Source records
━━━━━━━━

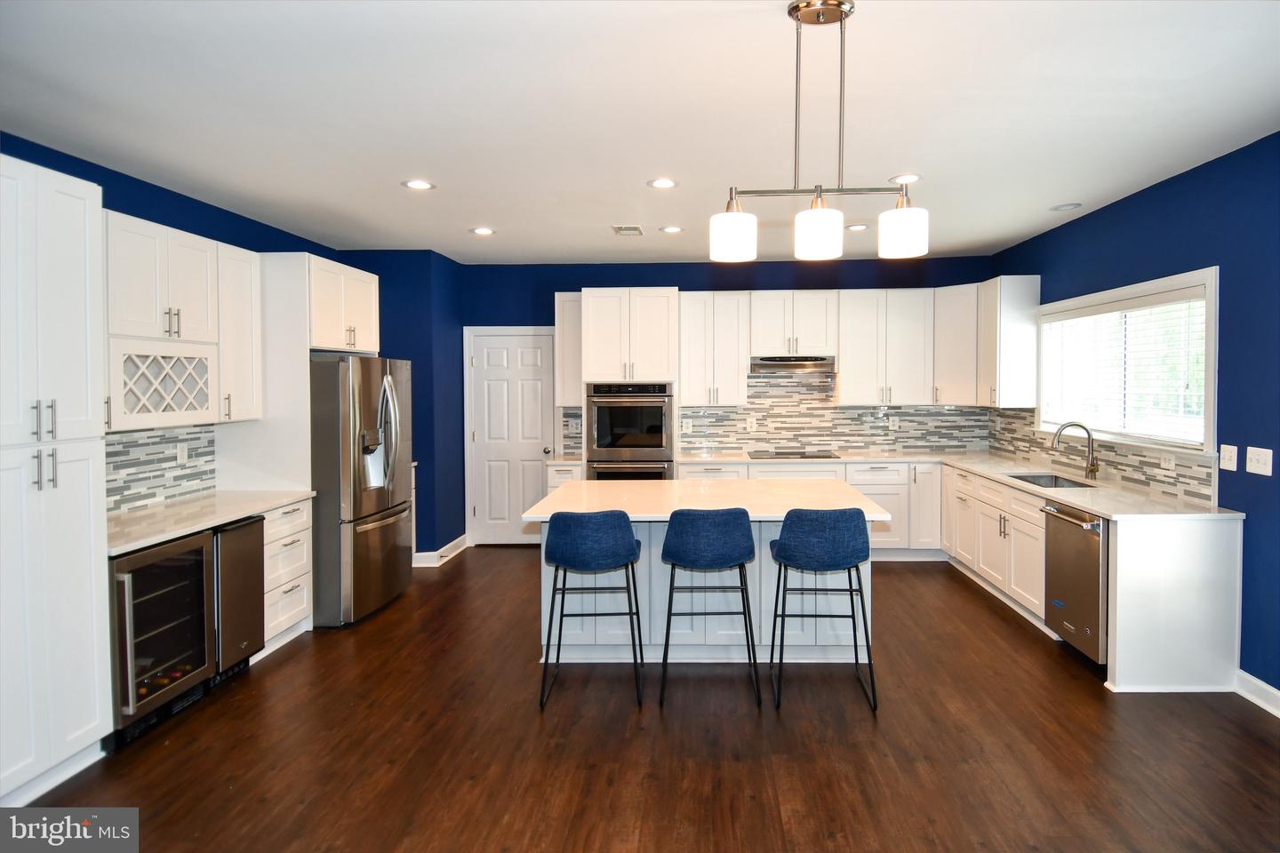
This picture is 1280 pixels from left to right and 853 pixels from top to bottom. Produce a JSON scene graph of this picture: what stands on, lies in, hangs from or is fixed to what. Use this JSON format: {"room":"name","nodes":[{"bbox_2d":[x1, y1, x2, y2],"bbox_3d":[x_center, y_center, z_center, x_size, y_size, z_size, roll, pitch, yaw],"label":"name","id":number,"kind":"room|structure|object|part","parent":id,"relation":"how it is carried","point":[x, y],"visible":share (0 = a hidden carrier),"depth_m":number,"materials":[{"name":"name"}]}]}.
{"room":"kitchen","nodes":[
{"label":"kitchen","id":0,"kind":"room"},
{"bbox_2d":[0,134,351,505],"bbox_3d":[-2.966,0.060,2.310,0.141,2.722,6.761,0,2,2],"label":"left wall","id":1,"kind":"structure","parent":0,"point":[118,210],"depth_m":3.68,"materials":[{"name":"blue paint"}]},
{"bbox_2d":[105,424,218,513],"bbox_3d":[-2.884,0.287,3.325,0.010,0.441,1.507,0,2,2],"label":"tile backsplash","id":2,"kind":"structure","parent":1,"relation":"attached to","point":[158,434],"depth_m":3.63,"materials":[{"name":"tile"}]},
{"bbox_2d":[176,441,188,463],"bbox_3d":[-2.841,0.223,3.776,0.009,0.118,0.073,0,2,2],"label":"wall outlet","id":3,"kind":"object","parent":2,"relation":"attached to","point":[181,453],"visible":0.98,"depth_m":3.77,"materials":[{"name":"white plastic"}]},
{"bbox_2d":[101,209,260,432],"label":"upper cabinet","id":4,"kind":"object","parent":1,"relation":"attached to","point":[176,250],"visible":0.72,"depth_m":3.38,"materials":[{"name":"white paint"}]},
{"bbox_2d":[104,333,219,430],"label":"wine rack","id":5,"kind":"object","parent":4,"relation":"attached to","point":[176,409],"visible":0.89,"depth_m":3.26,"materials":[{"name":"white wood"}]},
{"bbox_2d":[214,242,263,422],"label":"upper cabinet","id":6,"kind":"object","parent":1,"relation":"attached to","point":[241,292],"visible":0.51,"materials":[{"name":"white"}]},
{"bbox_2d":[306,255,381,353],"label":"upper cabinet","id":7,"kind":"object","parent":1,"relation":"attached to","point":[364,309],"visible":0.63,"depth_m":4.53,"materials":[{"name":"white paint"}]},
{"bbox_2d":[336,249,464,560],"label":"wall","id":8,"kind":"structure","parent":0,"point":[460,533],"depth_m":5.63,"materials":[{"name":"blue paint"}]},
{"bbox_2d":[411,534,467,567],"bbox_3d":[-2.106,1.246,5.881,0.442,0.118,0.867,0,2,2],"label":"baseboard","id":9,"kind":"structure","parent":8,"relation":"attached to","point":[444,550],"depth_m":5.63,"materials":[{"name":"white paint"}]},
{"bbox_2d":[0,0,1279,264],"bbox_3d":[-0.083,-1.334,2.293,6.036,0.101,8.469,0,2,2],"label":"ceiling","id":10,"kind":"structure","parent":0,"point":[1008,235],"depth_m":2.73,"materials":[{"name":"white paint"}]},
{"bbox_2d":[401,178,435,190],"bbox_3d":[-1.438,-1.346,3.750,0.185,0.008,0.184,0,2,2],"label":"recessed light","id":11,"kind":"object","parent":10,"relation":"in","point":[420,185],"visible":0.99,"depth_m":3.74,"materials":[{"name":"white"}]},
{"bbox_2d":[469,226,495,235],"bbox_3d":[-1.376,-1.394,4.863,0.188,0.008,0.190,-2,3,-44],"label":"recessed light","id":12,"kind":"object","parent":10,"relation":"in","point":[482,229],"visible":0.98,"depth_m":4.85,"materials":[{"name":"white"}]},
{"bbox_2d":[611,224,645,235],"bbox_3d":[-0.266,-1.392,4.841,0.222,0.011,0.297,0,2,2],"label":"ceiling vent","id":13,"kind":"object","parent":10,"relation":"in","point":[625,229],"visible":0.99,"depth_m":4.81,"materials":[{"name":"white metal"}]},
{"bbox_2d":[647,177,678,189],"bbox_3d":[-0.005,-1.353,3.752,0.185,0.008,0.184,0,2,2],"label":"recessed light","id":14,"kind":"object","parent":10,"relation":"in","point":[660,182],"visible":0.98,"depth_m":3.74,"materials":[{"name":"white"}]},
{"bbox_2d":[658,224,683,233],"bbox_3d":[0.060,-1.399,4.834,0.182,0.008,0.183,-2,3,-43],"label":"recessed light","id":15,"kind":"object","parent":10,"relation":"in","point":[672,229],"visible":0.98,"depth_m":4.82,"materials":[{"name":"white"}]},
{"bbox_2d":[707,0,930,263],"bbox_3d":[0.490,-0.884,2.011,0.695,0.773,0.182,0,2,2],"label":"pendant light","id":16,"kind":"object","parent":10,"relation":"hanging from","point":[735,250],"visible":1,"depth_m":1.99,"materials":[{"name":"metal"}]},
{"bbox_3d":[0.223,-0.585,2.103,0.136,0.142,0.137,0,2,2],"label":"shade","id":17,"kind":"part","parent":16,"relation":"part of","materials":[{"name":"white glass"}]},
{"bbox_3d":[0.476,-0.570,2.020,0.135,0.140,0.137,0,2,2],"label":"shade","id":18,"kind":"part","parent":16,"relation":"part of","materials":[{"name":"white glass"}]},
{"bbox_3d":[0.771,-0.597,2.096,0.140,0.138,0.142,0,2,2],"label":"shade","id":19,"kind":"part","parent":16,"relation":"part of","materials":[{"name":"white glass"}]},
{"bbox_2d":[845,223,869,231],"bbox_3d":[1.455,-1.404,4.823,0.180,0.008,0.181,-2,3,-44],"label":"recessed light","id":20,"kind":"object","parent":10,"relation":"in","point":[860,228],"visible":0.98,"depth_m":4.81,"materials":[{"name":"white"}]},
{"bbox_2d":[888,173,920,183],"bbox_3d":[1.393,-1.355,3.692,0.186,0.007,0.186,0,2,2],"label":"recessed light","id":21,"kind":"object","parent":10,"relation":"in","point":[913,178],"visible":0.93,"depth_m":3.68,"materials":[{"name":"white"}]},
{"bbox_2d":[1049,202,1081,211],"bbox_3d":[2.681,-1.384,4.273,0.177,0.013,0.176,0,2,2],"label":"recessed light","id":22,"kind":"object","parent":10,"relation":"in","point":[1066,207],"visible":0.99,"depth_m":4.26,"materials":[{"name":"white"}]},
{"bbox_2d":[9,550,1279,852],"bbox_3d":[-0.011,1.495,2.281,5.884,0.098,8.427,0,2,2],"label":"floor","id":23,"kind":"structure","parent":0,"point":[917,578],"depth_m":2.74,"materials":[{"name":"brown wood"}]},
{"bbox_2d":[0,150,111,809],"bbox_3d":[-2.592,0.274,2.349,0.627,2.393,0.660,0,2,2],"label":"pantry cabinet","id":24,"kind":"object","parent":23,"relation":"on","point":[84,282],"visible":1,"depth_m":2.43,"materials":[{"name":"white paint"}]},
{"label":"bar pulls","id":25,"kind":"part","parent":24,"relation":"part of","materials":[{"name":"silver metal"}]},
{"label":"bar pulls","id":26,"kind":"part","parent":24,"relation":"part of","materials":[{"name":"silver metal"}]},
{"bbox_2d":[107,529,219,745],"bbox_3d":[-2.517,1.009,2.987,0.618,0.843,0.570,0,2,2],"label":"wine cooler","id":27,"kind":"object","parent":23,"relation":"on","point":[172,571],"visible":0.6,"depth_m":2.93,"materials":[{"name":"black glass"}]},
{"bbox_2d":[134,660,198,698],"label":"wine bottle","id":28,"kind":"object","parent":27,"relation":"in","point":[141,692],"visible":0.18,"depth_m":3.03,"materials":[{"name":"glass"}]},
{"bbox_2d":[210,514,265,679],"bbox_3d":[-2.516,0.977,3.412,0.659,0.841,0.337,0,2,2],"label":"cooler","id":29,"kind":"object","parent":23,"relation":"on","point":[246,623],"visible":0.3,"depth_m":3.36,"materials":[{"name":"metal"}]},
{"bbox_2d":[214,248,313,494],"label":"cabinet","id":30,"kind":"object","parent":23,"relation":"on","point":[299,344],"visible":0.55,"depth_m":4.06,"materials":[{"name":"white paint"}]},
{"bbox_2d":[258,497,312,655],"bbox_3d":[-2.515,0.968,3.839,0.630,0.877,0.538,0,2,2],"label":"drawer cabinet","id":31,"kind":"object","parent":23,"relation":"on","point":[284,618],"visible":0.27,"depth_m":3.82,"materials":[{"name":"white paint"}]},
{"bbox_2d":[104,488,312,556],"bbox_3d":[-2.559,0.538,3.390,0.677,0.037,1.665,0,2,2],"label":"countertop","id":32,"kind":"structure","parent":31,"relation":"on","point":[264,506],"depth_m":3.34,"materials":[{"name":"white stone"}]},
{"bbox_2d":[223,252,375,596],"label":"refrigerator cabinet","id":33,"kind":"object","parent":23,"relation":"on","point":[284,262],"visible":0.56,"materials":[{"name":"white paint"}]},
{"bbox_2d":[307,355,414,627],"bbox_3d":[-2.278,0.484,4.520,0.863,1.768,0.879,0,2,2],"label":"refrigerator","id":34,"kind":"object","parent":23,"relation":"on","point":[354,536],"visible":0.67,"depth_m":4.15,"materials":[{"name":"silver metal"}]},
{"bbox_2d":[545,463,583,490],"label":"base cabinet","id":35,"kind":"object","parent":23,"relation":"on","point":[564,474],"visible":0.14,"depth_m":5.61,"materials":[{"name":"white paint"}]},
{"bbox_2d":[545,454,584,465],"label":"countertop","id":36,"kind":"structure","parent":35,"relation":"on","point":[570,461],"depth_m":5.66,"materials":[{"name":"white stone"}]},
{"bbox_2d":[538,510,645,711],"bbox_3d":[-0.359,0.936,3.284,0.500,0.957,0.503,0,2,2],"label":"bar stool","id":37,"kind":"object","parent":23,"relation":"on","point":[622,558],"visible":0.99,"depth_m":3.08,"materials":[{"name":"blue fabric"}]},
{"bbox_2d":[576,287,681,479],"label":"oven cabinet","id":38,"kind":"object","parent":23,"relation":"on","point":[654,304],"visible":0.59,"depth_m":5.68,"materials":[{"name":"white paint"}]},
{"bbox_2d":[586,382,675,480],"bbox_3d":[-0.287,0.344,5.913,0.731,1.254,0.649,0,2,2],"label":"double wall oven","id":39,"kind":"object","parent":38,"relation":"in","point":[657,404],"visible":0.8,"depth_m":5.68,"materials":[{"name":"silver metal"}]},
{"bbox_2d":[536,493,877,665],"bbox_3d":[0.245,0.941,3.889,1.889,0.898,1.058,0,2,2],"label":"kitchen island","id":40,"kind":"object","parent":23,"relation":"on","point":[763,640],"visible":0.49,"depth_m":3.62,"materials":[{"name":"white paint"}]},
{"bbox_2d":[517,478,893,521],"bbox_3d":[0.262,0.507,3.867,1.934,0.041,1.168,0,2,2],"label":"island countertop","id":41,"kind":"structure","parent":40,"relation":"on","point":[559,491],"depth_m":3.68,"materials":[{"name":"white stone"}]},
{"bbox_2d":[658,508,759,711],"bbox_3d":[0.230,0.934,3.318,0.491,0.955,0.502,0,2,2],"label":"bar stool","id":42,"kind":"object","parent":23,"relation":"on","point":[748,536],"visible":0.99,"depth_m":3.12,"materials":[{"name":"blue fabric"}]},
{"bbox_2d":[683,459,937,557],"bbox_3d":[1.298,0.851,5.813,2.258,0.879,0.660,0,2,2],"label":"base cabinet run","id":43,"kind":"object","parent":23,"relation":"on","point":[847,476],"visible":0.29,"depth_m":5.53,"materials":[{"name":"white paint"}]},
{"bbox_2d":[768,509,878,714],"bbox_3d":[0.791,0.929,3.254,0.501,0.961,0.498,0,2,2],"label":"bar stool","id":44,"kind":"object","parent":23,"relation":"on","point":[858,558],"visible":1,"depth_m":3.06,"materials":[{"name":"blue fabric"}]},
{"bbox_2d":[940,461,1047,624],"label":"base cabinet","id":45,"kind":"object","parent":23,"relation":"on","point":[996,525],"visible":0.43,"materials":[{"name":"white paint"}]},
{"bbox_2d":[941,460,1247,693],"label":"base cabinet","id":46,"kind":"object","parent":23,"relation":"on","point":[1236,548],"visible":0.55,"depth_m":3.31,"materials":[{"name":"white paint"}]},
{"bbox_2d":[685,450,1244,520],"bbox_3d":[1.738,0.476,4.636,2.730,0.040,3.168,0,2,2],"label":"countertop","id":47,"kind":"structure","parent":46,"relation":"on","point":[980,471],"depth_m":4.16,"materials":[{"name":"white stone"}]},
{"bbox_2d":[746,449,838,459],"bbox_3d":[1.185,0.374,5.962,0.752,0.030,0.506,0,2,2],"label":"cooktop","id":48,"kind":"object","parent":47,"relation":"in","point":[785,453],"visible":0.99,"depth_m":5.91,"materials":[{"name":"black glass"}]},
{"bbox_2d":[1006,472,1092,488],"bbox_3d":[2.657,0.562,4.367,0.449,0.192,0.710,0,2,2],"label":"sink","id":49,"kind":"object","parent":47,"relation":"in","point":[1036,481],"visible":0.23,"depth_m":4.63,"materials":[{"name":"silver metal"}]},
{"bbox_2d":[1048,421,1099,479],"bbox_3d":[2.771,0.237,4.308,0.315,0.384,0.107,0,2,2],"label":"faucet","id":50,"kind":"object","parent":47,"relation":"on","point":[1093,471],"visible":1,"depth_m":4.31,"materials":[{"name":"silver metal"}]},
{"bbox_2d":[1039,498,1107,664],"bbox_3d":[2.569,0.938,3.603,0.695,0.845,0.566,0,2,2],"label":"dishwasher","id":51,"kind":"object","parent":46,"relation":"in","point":[1076,524],"visible":0.56,"depth_m":3.53,"materials":[{"name":"silver metal"}]},
{"bbox_2d":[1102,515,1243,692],"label":"end panel","id":52,"kind":"object","parent":23,"relation":"on","point":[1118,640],"visible":0.88,"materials":[{"name":"white paint"}]},
{"bbox_2d":[453,258,999,548],"bbox_3d":[0.539,-0.096,6.234,5.257,2.749,0.146,0,2,2],"label":"back wall","id":53,"kind":"structure","parent":0,"point":[570,279],"depth_m":6.15,"materials":[{"name":"blue paint"}]},
{"bbox_2d":[464,328,558,544],"bbox_3d":[-1.483,0.254,6.305,0.868,2.080,0.097,0,2,2],"label":"door","id":54,"kind":"structure","parent":53,"relation":"in","point":[537,359],"depth_m":6.33,"materials":[{"name":"white paint"}]},
{"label":"door knob","id":55,"kind":"part","parent":54,"relation":"part of","materials":[{"name":"silver metal"}]},
{"bbox_2d":[553,291,583,407],"bbox_3d":[-0.859,-0.608,6.059,0.293,1.050,0.399,0,2,2],"label":"upper cabinet","id":56,"kind":"object","parent":53,"relation":"attached to","point":[570,304],"visible":0.62,"depth_m":5.91,"materials":[{"name":"white paint"}]},
{"bbox_2d":[678,292,751,405],"bbox_3d":[0.465,-0.610,6.044,0.629,1.048,0.366,0,2,2],"label":"upper cabinet","id":57,"kind":"object","parent":53,"relation":"attached to","point":[732,309],"visible":0.97,"depth_m":5.90,"materials":[{"name":"white paint"}]},
{"bbox_2d":[561,371,989,455],"bbox_3d":[1.108,-0.028,6.200,3.865,0.803,0.010,0,2,2],"label":"tile backsplash","id":58,"kind":"structure","parent":53,"relation":"attached to","point":[737,438],"depth_m":6.18,"materials":[{"name":"tile"}]},
{"bbox_2d":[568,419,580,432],"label":"wall outlet","id":59,"kind":"object","parent":58,"relation":"attached to","point":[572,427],"visible":0.97,"depth_m":6.11,"materials":[{"name":"white plastic"}]},
{"bbox_2d":[680,418,692,432],"bbox_3d":[0.219,0.113,6.132,0.084,0.132,0.018,0,2,2],"label":"wall outlet","id":60,"kind":"object","parent":58,"relation":"attached to","point":[684,427],"visible":0.98,"depth_m":6.13,"materials":[{"name":"white plastic"}]},
{"bbox_2d":[745,415,757,431],"bbox_3d":[0.831,0.087,6.073,0.091,0.132,0.016,0,2,2],"label":"wall outlet","id":61,"kind":"object","parent":58,"relation":"attached to","point":[749,421],"visible":0.99,"depth_m":6.07,"materials":[{"name":"white plastic"}]},
{"bbox_2d":[888,416,899,430],"bbox_3d":[2.212,0.086,6.158,0.075,0.129,0.012,0,2,2],"label":"wall socket","id":62,"kind":"object","parent":58,"relation":"attached to","point":[895,424],"visible":0.99,"depth_m":6.15,"materials":[{"name":"white plastic"}]},
{"bbox_2d":[748,291,838,358],"bbox_3d":[1.200,-0.832,6.019,0.768,0.589,0.377,0,2,2],"label":"upper cabinet","id":63,"kind":"object","parent":53,"relation":"attached to","point":[810,344],"visible":0.95,"depth_m":5.86,"materials":[{"name":"white paint"}]},
{"bbox_2d":[749,354,837,372],"bbox_3d":[1.161,-0.467,5.913,0.754,0.143,0.491,0,2,2],"label":"range hood","id":64,"kind":"object","parent":63,"relation":"attached to","point":[764,366],"visible":0.94,"depth_m":5.71,"materials":[{"name":"silver metal"}]},
{"bbox_2d":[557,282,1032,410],"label":"upper cabinet run","id":65,"kind":"object","parent":53,"relation":"attached to","point":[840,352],"visible":0.9,"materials":[{"name":"white paint"}]},
{"bbox_2d":[836,288,935,404],"bbox_3d":[2.056,-0.617,6.009,0.836,1.052,0.366,0,2,2],"label":"upper cabinet","id":66,"kind":"object","parent":53,"relation":"attached to","point":[845,372],"visible":0.98,"depth_m":5.86,"materials":[{"name":"white paint"}]},
{"bbox_2d":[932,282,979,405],"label":"corner upper cabinet","id":67,"kind":"object","parent":53,"relation":"attached to","point":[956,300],"visible":0.64,"depth_m":5.71,"materials":[{"name":"white paint"}]},
{"bbox_2d":[987,131,1279,704],"bbox_3d":[3.157,0.066,2.221,0.142,2.747,7.841,0,2,2],"label":"right wall","id":68,"kind":"structure","parent":0,"point":[1245,446],"depth_m":3.26,"materials":[{"name":"blue paint"}]},
{"bbox_2d":[976,274,1039,408],"bbox_3d":[2.880,-0.608,5.434,0.362,1.075,0.441,0,2,2],"label":"upper cabinet","id":69,"kind":"object","parent":68,"relation":"attached to","point":[1003,307],"visible":0.97,"depth_m":5.23,"materials":[{"name":"white paint"}]},
{"bbox_2d":[981,408,1215,505],"bbox_3d":[2.992,0.207,4.798,0.010,0.436,2.845,0,2,2],"label":"tile backsplash","id":70,"kind":"structure","parent":68,"relation":"attached to","point":[1033,416],"depth_m":4.23,"materials":[{"name":"tile"}]},
{"bbox_2d":[1159,452,1175,471],"bbox_3d":[2.981,0.278,3.791,0.009,0.104,0.118,0,2,2],"label":"wall socket","id":71,"kind":"object","parent":70,"relation":"attached to","point":[1165,461],"visible":0.98,"depth_m":3.78,"materials":[{"name":"white plastic"}]},
{"bbox_2d":[1037,267,1220,455],"bbox_3d":[3.065,-0.307,4.284,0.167,1.000,1.835,0,2,2],"label":"window","id":72,"kind":"structure","parent":68,"relation":"in","point":[1208,428],"depth_m":4.01,"materials":[{"name":"white"}]},
{"bbox_2d":[1040,294,1206,443],"bbox_3d":[3.025,-0.298,4.335,0.052,0.838,1.684,0,2,2],"label":"window blind","id":73,"kind":"object","parent":72,"relation":"attached to","point":[1156,309],"visible":0.75,"depth_m":4.11,"materials":[{"name":"white plastic"}]},
{"bbox_2d":[1219,444,1238,471],"bbox_3d":[2.902,0.221,3.298,0.016,0.124,0.112,0,2,2],"label":"light switch","id":74,"kind":"object","parent":68,"relation":"attached to","point":[1226,461],"visible":0.98,"depth_m":3.29,"materials":[{"name":"white plastic"}]},
{"bbox_2d":[1236,670,1279,718],"bbox_3d":[2.825,1.418,0.881,0.017,0.117,4.712,0,2,2],"label":"baseboard","id":75,"kind":"structure","parent":68,"relation":"attached to","point":[1263,685],"depth_m":3.09,"materials":[{"name":"white paint"}]},
{"bbox_2d":[1245,446,1273,476],"bbox_3d":[2.894,0.227,3.117,0.016,0.127,0.139,0,2,2],"label":"light switch","id":76,"kind":"object","parent":68,"relation":"attached to","point":[1256,463],"visible":0.98,"depth_m":3.11,"materials":[{"name":"white plastic"}]}
]}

━━━━━━━━

# [What you should do]
From the data above, copy each line where the string "stone" appears.

# [Written answer]
{"bbox_2d":[104,488,312,556],"bbox_3d":[-2.559,0.538,3.390,0.677,0.037,1.665,0,2,2],"label":"countertop","id":32,"kind":"structure","parent":31,"relation":"on","point":[264,506],"depth_m":3.34,"materials":[{"name":"white stone"}]},
{"bbox_2d":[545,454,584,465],"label":"countertop","id":36,"kind":"structure","parent":35,"relation":"on","point":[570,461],"depth_m":5.66,"materials":[{"name":"white stone"}]},
{"bbox_2d":[517,478,893,521],"bbox_3d":[0.262,0.507,3.867,1.934,0.041,1.168,0,2,2],"label":"island countertop","id":41,"kind":"structure","parent":40,"relation":"on","point":[559,491],"depth_m":3.68,"materials":[{"name":"white stone"}]},
{"bbox_2d":[685,450,1244,520],"bbox_3d":[1.738,0.476,4.636,2.730,0.040,3.168,0,2,2],"label":"countertop","id":47,"kind":"structure","parent":46,"relation":"on","point":[980,471],"depth_m":4.16,"materials":[{"name":"white stone"}]},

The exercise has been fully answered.